Both parties agreed there was a serious issue to be tried. The LTCs also conceded there was a risk nurses would suffer irreparable harm if the injunctive relief was not granted. However, they argued that harm could not be considered in isolation. The balance of convenience at the third stage of the injunction test had to assess whether having nurses determine whether they get to use an N95 masks will impact the availability of the limited supply. The balance of convenience had to incorporate the public interest not just ONA's narrow, private interests.
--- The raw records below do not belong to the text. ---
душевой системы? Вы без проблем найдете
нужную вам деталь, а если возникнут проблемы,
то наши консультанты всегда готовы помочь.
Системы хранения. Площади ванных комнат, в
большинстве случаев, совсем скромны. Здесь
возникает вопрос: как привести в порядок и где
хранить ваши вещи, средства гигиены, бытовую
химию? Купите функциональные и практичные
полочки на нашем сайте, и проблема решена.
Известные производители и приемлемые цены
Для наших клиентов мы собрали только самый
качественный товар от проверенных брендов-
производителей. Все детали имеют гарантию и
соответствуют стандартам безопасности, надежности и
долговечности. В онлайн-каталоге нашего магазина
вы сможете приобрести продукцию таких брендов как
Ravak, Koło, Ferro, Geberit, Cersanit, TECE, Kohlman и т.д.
The Court concluded that ONA’s request for protective equipment did not represent a narrow private interest as the work performed by individual nurse’s benefitted not only their patients but society at large. There was no prejudice to the LTCs which outweighed the irreparable harm that the nurses could suffer. The balance of convenience favoured, “those measures that give primacy to the health and safety of medical personnel and those that they treat.” The Court concluded as follows:
Accordingly, all three steps in the test for injunctive relief had been met. Nurses are not to be impeded in assessing and determining at the point of care what PPE or other measures are appropriate and required under the circumstances. That assessment and determination is to be made on the basis of their professional judgment and should account for the immediate situation and the relevant short-term and long-term considerations.
It is important to note that injunction proceedings do not reach conclusions on the merits of either party’s argument or evidence. As noted above, the Court need only be satisfied that there is sufficient evidence of a serious issue. It doesn’t have to decide the issue. The hearing before Justice Morgan took place over videoconference based on the affidavit evidence presented by the parties. No witnesses were cross-examined. Until a full hearing on the merits is undertaken, the four LTCs subject to the Court’s Order must comply and give nurses the discretion to decide on the PPE they require based on their point of care assessment.
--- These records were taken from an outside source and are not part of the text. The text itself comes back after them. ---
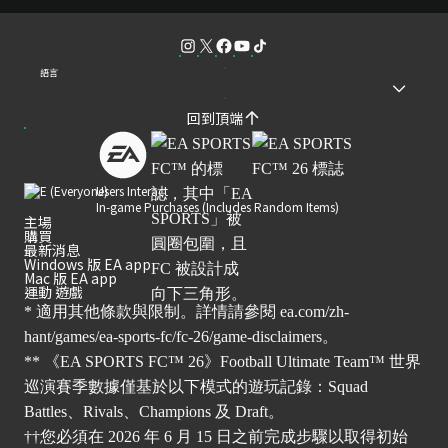
語言
回到頂端
Users Interact
In-game Purchases (Includes Random Items)
主場
購買
最新消息
Windows 版 EA app
Mac 版 EA app
運動 遊戲
* 適用其他條款與限制。詳情請參閱
ea.com/zh-
hant/games/ea-sports-fc/fc-26/game-disclaimers
。
** 《EA SPORTS FC™ 26》Football Ultimate Team™ 世界
巡演賽季數據僅基於以下模式的遊玩記錄：Squad
Battles、Rivals、Champions 及 Draft。
††您必須在 2026 年 6 月 15 日之前完成步驟以取得初始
Our knowledge and understanding of COVID-19 continues to evolve. New information from evidence-based studies being undertaken globally could change the recommendations of the CMOH. In addition, improvement in the global supply chain could alleviate the problem of availability of N95 masks. Until that occurs, we can anticipate that unions will be relying on this decision to push for more autonomy for health care workers over the allocation of PPE, specifically N95 respirator masks.